O fato de ser disseminada não a torna menos errada, claro. No entanto, quando um desvio normativo é tão comum, sempre vale a pena tentar compreender por que ele ocorre, a lógica alternativa que o comanda. Não se trata de “justificar” nada, mas de tentar compreender. Compreender é mais difícil – mas muito mais proveitoso, inclusive para quem só vê no desvio um erro a ser corrigido – do que simplesmente condenar.
(E antes que venham denunciar, como fizeram alguns leitores nos comentários do recente post sobre “obrigado/obrigada”, o germe do fim do mundo – ou da civilização ocidental, ou do português, ou no mínimo do Brasil – contido em tal postura, observo que a histeria é o vírus ebola da inteligência. Sim, nossa educação vai de mal a pior. Sim, nossa língua merece ser tratada com mais carinho por todos nós. Mas não, o apocalipse não vai começar com “um óculos”.)

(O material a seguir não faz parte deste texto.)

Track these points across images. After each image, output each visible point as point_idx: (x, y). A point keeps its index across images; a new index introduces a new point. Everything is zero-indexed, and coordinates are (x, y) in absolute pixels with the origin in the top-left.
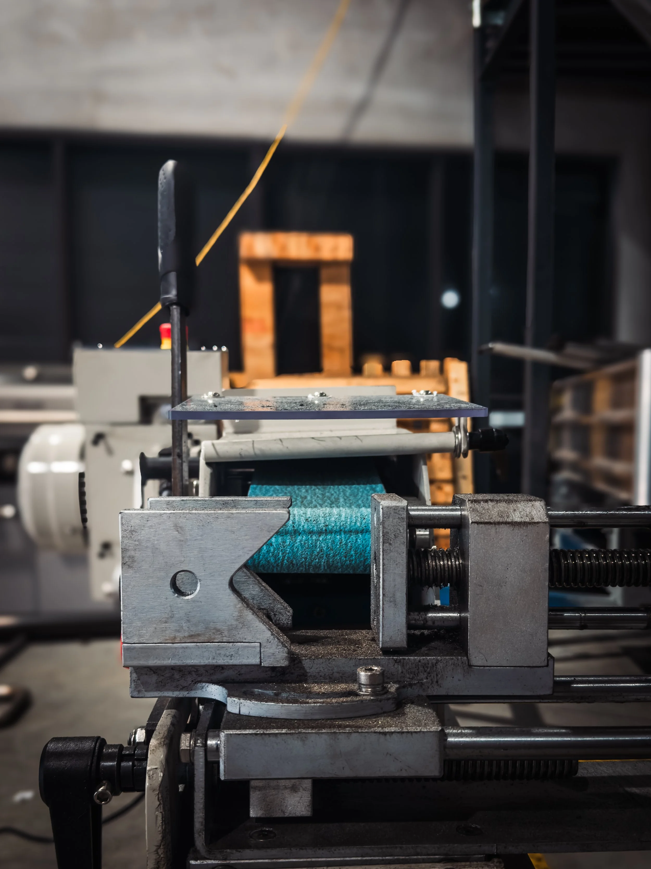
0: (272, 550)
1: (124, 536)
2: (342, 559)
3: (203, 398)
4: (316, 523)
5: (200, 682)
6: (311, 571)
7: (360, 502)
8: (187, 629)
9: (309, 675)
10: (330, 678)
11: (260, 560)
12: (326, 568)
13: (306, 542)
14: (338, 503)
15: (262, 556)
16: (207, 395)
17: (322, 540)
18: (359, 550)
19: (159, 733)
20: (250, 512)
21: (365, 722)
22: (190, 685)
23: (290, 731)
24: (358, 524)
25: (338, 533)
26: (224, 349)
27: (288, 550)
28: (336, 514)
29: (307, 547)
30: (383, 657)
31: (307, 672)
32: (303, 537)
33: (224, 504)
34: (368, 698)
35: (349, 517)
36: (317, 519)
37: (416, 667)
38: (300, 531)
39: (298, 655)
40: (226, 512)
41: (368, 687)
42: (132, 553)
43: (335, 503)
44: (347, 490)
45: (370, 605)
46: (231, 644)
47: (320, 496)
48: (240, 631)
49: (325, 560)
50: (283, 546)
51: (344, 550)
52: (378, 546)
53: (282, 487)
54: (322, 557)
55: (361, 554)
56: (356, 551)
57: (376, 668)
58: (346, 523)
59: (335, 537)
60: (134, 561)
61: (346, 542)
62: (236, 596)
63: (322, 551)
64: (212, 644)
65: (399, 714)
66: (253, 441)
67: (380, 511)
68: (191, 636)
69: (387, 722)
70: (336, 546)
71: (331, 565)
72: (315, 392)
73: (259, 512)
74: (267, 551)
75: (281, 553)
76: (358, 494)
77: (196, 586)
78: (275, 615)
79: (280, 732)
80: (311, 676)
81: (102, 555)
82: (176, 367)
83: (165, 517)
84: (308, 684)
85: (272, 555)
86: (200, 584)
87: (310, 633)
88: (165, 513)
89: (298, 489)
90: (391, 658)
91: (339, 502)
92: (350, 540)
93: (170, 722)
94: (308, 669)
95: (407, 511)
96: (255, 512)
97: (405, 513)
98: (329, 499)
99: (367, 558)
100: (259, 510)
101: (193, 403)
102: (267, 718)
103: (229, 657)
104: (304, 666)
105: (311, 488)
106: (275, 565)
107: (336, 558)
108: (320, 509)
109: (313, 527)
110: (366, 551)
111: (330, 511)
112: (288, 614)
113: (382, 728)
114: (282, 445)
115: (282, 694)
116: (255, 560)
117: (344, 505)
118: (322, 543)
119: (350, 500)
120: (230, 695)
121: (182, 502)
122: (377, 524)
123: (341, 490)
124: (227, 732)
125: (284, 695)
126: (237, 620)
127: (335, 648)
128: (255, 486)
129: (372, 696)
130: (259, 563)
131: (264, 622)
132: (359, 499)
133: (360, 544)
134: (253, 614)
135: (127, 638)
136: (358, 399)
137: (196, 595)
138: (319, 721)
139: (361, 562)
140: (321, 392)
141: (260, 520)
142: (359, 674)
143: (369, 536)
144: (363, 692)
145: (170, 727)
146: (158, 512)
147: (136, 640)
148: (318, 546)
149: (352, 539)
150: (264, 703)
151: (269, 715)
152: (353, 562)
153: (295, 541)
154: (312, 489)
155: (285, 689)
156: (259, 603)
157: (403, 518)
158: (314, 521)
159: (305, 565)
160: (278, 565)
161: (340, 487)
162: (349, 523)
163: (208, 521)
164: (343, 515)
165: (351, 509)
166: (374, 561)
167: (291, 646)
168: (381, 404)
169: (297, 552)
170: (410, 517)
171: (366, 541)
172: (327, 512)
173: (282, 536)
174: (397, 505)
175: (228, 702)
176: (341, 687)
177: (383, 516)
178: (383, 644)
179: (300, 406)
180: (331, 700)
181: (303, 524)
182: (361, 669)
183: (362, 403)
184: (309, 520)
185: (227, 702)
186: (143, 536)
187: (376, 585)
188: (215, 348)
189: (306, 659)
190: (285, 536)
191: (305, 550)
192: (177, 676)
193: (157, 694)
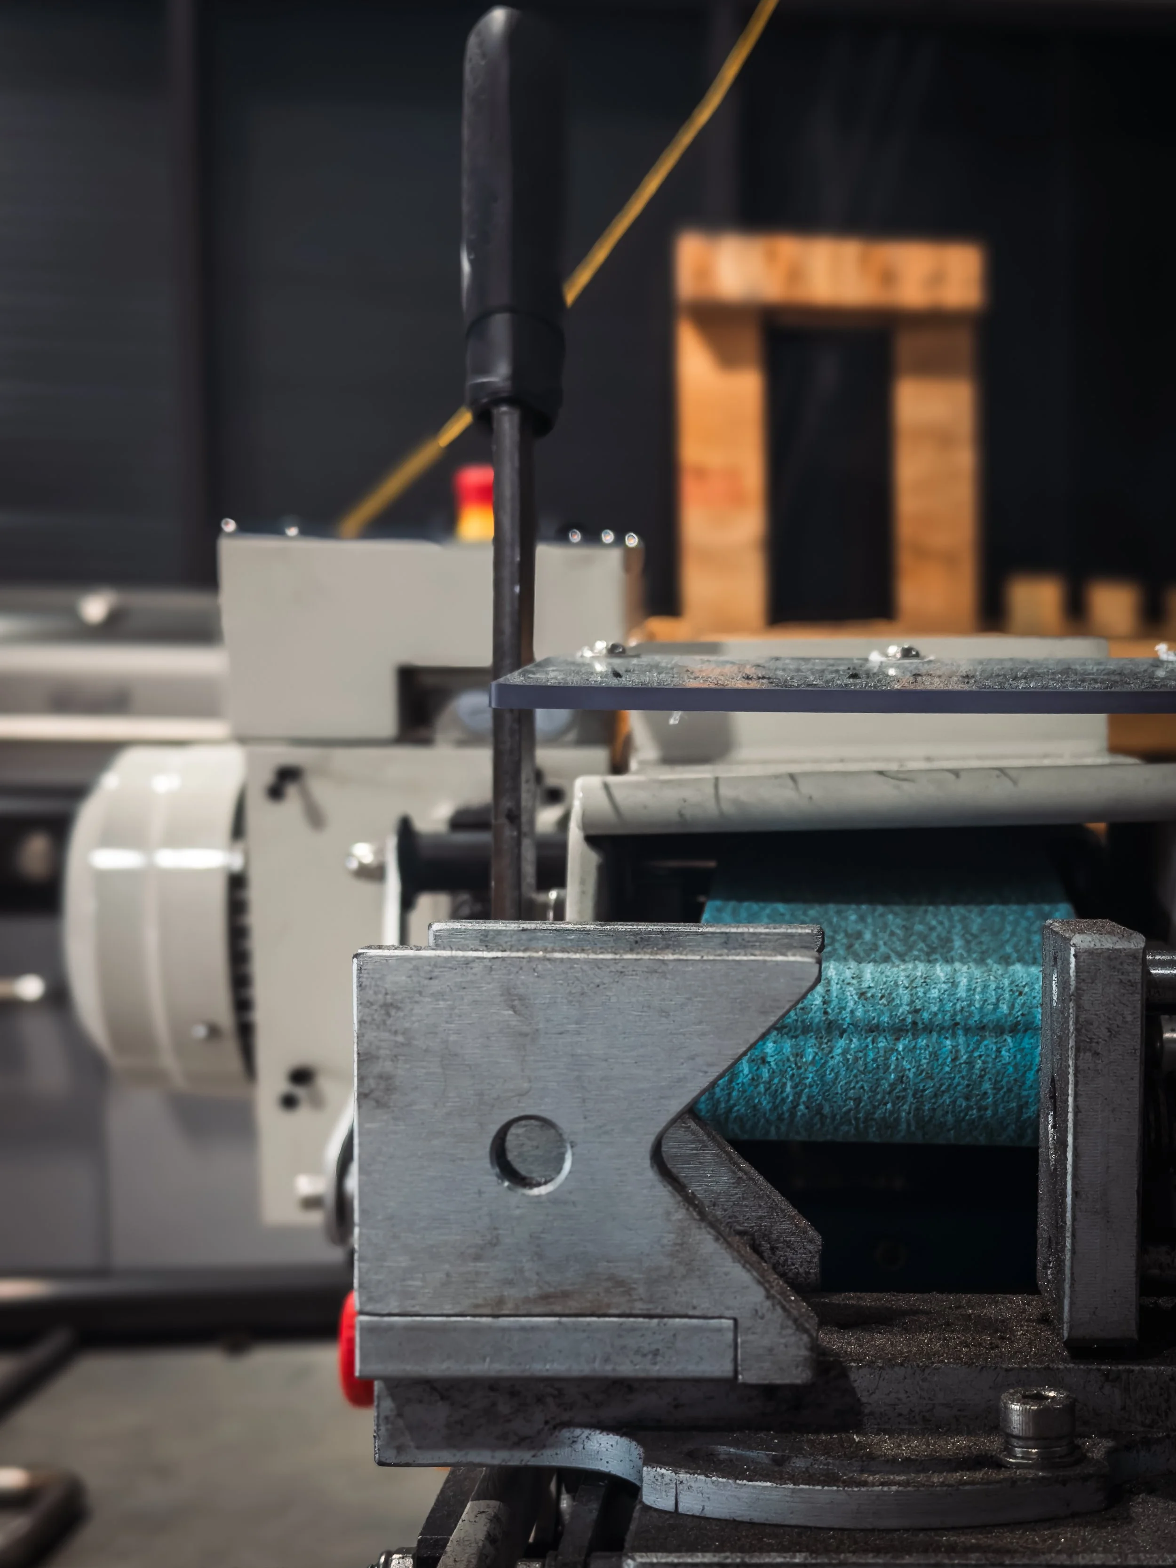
0: (767, 1075)
1: (365, 1018)
2: (958, 1103)
3: (582, 656)
4: (889, 1002)
5: (569, 1424)
6: (872, 1137)
7: (1008, 949)
8: (535, 1277)
9: (867, 1411)
10: (925, 1419)
11: (732, 1102)
12: (913, 1128)
13: (861, 1054)
14: (949, 952)
15: (739, 1091)
16: (592, 649)
17: (903, 1050)
18: (1005, 1080)
19: (455, 1561)
20: (711, 958)
21: (1020, 1538)
22: (539, 1432)
23: (816, 1558)
24: (1004, 1008)
25: (947, 1032)
26: (632, 541)
27: (811, 1075)
28: (943, 979)
29: (862, 1069)
30: (1071, 1365)
31: (862, 1404)
32: (851, 1041)
33: (636, 942)
34: (1031, 1473)
35: (979, 989)
36: (890, 994)
37: (1161, 1395)
38: (842, 1024)
39: (837, 1355)
40: (647, 957)
41: (1030, 1443)
42: (387, 1066)
43: (940, 950)
44: (973, 916)
45: (1035, 1226)
46: (655, 1321)
47: (898, 931)
48: (679, 1286)
49: (910, 1107)
50: (796, 1064)
51: (963, 1078)
52: (1064, 1058)
53: (792, 906)
54: (904, 1097)
55: (1010, 1090)
56: (996, 1082)
57: (1052, 1394)
58: (969, 1006)
59: (941, 1043)
60: (389, 1090)
61: (969, 1057)
62: (670, 1188)
63: (902, 1082)
64: (602, 1319)
65: (1114, 1519)
66: (717, 779)
67: (1069, 963)
68: (545, 1298)
69: (1084, 1539)
70: (941, 1069)
71: (926, 1119)
72: (888, 646)
73: (738, 958)
74: (753, 1079)
75: (789, 1084)
76: (1001, 930)
77: (561, 1159)
78: (773, 1249)
79: (788, 1560)
80: (871, 1414)
81: (289, 1102)
82: (506, 573)
83: (478, 968)
84: (865, 1434)
85: (767, 1090)
86: (573, 1155)
87: (868, 1300)
88: (478, 958)
89: (839, 913)
90: (1094, 1367)
91: (951, 949)
92: (982, 1049)
93: (485, 1533)
94: (865, 1393)
95: (1146, 965)
96: (726, 958)
97: (1139, 970)
98: (924, 941)
99: (1027, 1103)
100: (738, 955)
101: (554, 668)
102: (752, 1524)
103: (650, 1357)
104: (855, 1385)
105: (874, 911)
106: (773, 1117)
107: (941, 1101)
108: (898, 966)
109: (879, 1016)
110: (1024, 1083)
111: (927, 971)
112: (811, 1247)
113: (1070, 1556)
114: (797, 788)
115: (794, 1460)
116: (718, 1101)
117: (965, 955)
118: (903, 1058)
119: (981, 943)
120: (650, 1460)
121: (524, 936)
122: (1061, 999)
123: (956, 918)
124: (642, 1557)
125: (799, 1463)
126: (672, 1255)
127: (940, 1339)
128: (718, 903)
129: (1042, 1470)
130: (729, 1110)
131: (746, 1263)
132: (1008, 941)
133: (1009, 1063)
134: (717, 1239)
135: (370, 1299)
136: (1008, 665)
137: (561, 1185)
138: (896, 1535)
139: (1009, 1112)
140: (906, 647)
141: (740, 982)
142: (1006, 1408)
143: (1032, 1041)
144: (1015, 1457)
145: (484, 1546)
146: (460, 954)
147: (394, 1307)
148: (893, 1067)
149: (987, 1049)
150: (745, 1482)
151: (757, 1516)
152: (989, 1113)
153: (830, 1052)
154: (877, 914)
155: (802, 1449)
156: (730, 1217)
157: (1132, 984)
158: (882, 997)
159: (857, 1119)
160: (780, 1118)
161: (953, 909)
162: (977, 1006)
163: (598, 981)
164: (964, 982)
165: (984, 969)
166: (1049, 1104)
167: (818, 1332)
168: (1073, 677)
169: (834, 1084)
170: (1151, 983)
171: (1026, 1055)
172: (919, 974)
173: (793, 1037)
174: (1118, 946)
175: (645, 1479)
176: (956, 1444)
177: (1077, 976)
178: (1071, 1328)
179: (849, 677)
180: (930, 1477)
181: (851, 1004)
182: (1012, 1394)
183: (1019, 674)
184: (869, 995)
185: (641, 1479)
186: (419, 1021)
187: (1055, 1169)
188: (608, 537)
189: (859, 1368)
190: (801, 1037)
191: (855, 1076)
192: (504, 1408)
193: (447, 1456)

“Óculos” é representante de um tipo de substantivo que os gramáticos classificam como pluralia tantum, expressão latina que significa “apenas plurais”. São palavras que levam o plural em sua formação, embora se refiram a coisas singulares – na verdade, pares simétricos. Além dos óculos, encaixam-se nessa categoria as calças, as cuecas, as tesouras…
A língua popular, especialmente a que se fala no Brasil, não gosta muito de pluralia tantum: afinal, se o objeto é um só, por que não singularizá-lo? A calça, a cueca e a tesoura, no singular, são formas que os falantes encontraram – todas já dicionarizadas e admitidas na língua culta – de driblá-lo.
Por que os óculos tiveram destino diferente? Provavelmente porque, enquanto ninguém imagina a peça de vestuário de um perneta ao ouvir falar em “uma calça”, nem a metade inútil de um instrumento cortante ao ler sobre “a tesoura”, “o óculo” sugeriria um monóculo, 50% do objeto referido. A solução foi abraçar despudoradamente a discordância numérica: “o óculos”.
Erro crasso, sem dúvida. Onde já se viu singularizar o plural? Bom, tudo indica ter sido exatamente o que se deu com o substantivo “pires”, que ninguém estranha, mas essa é outra história.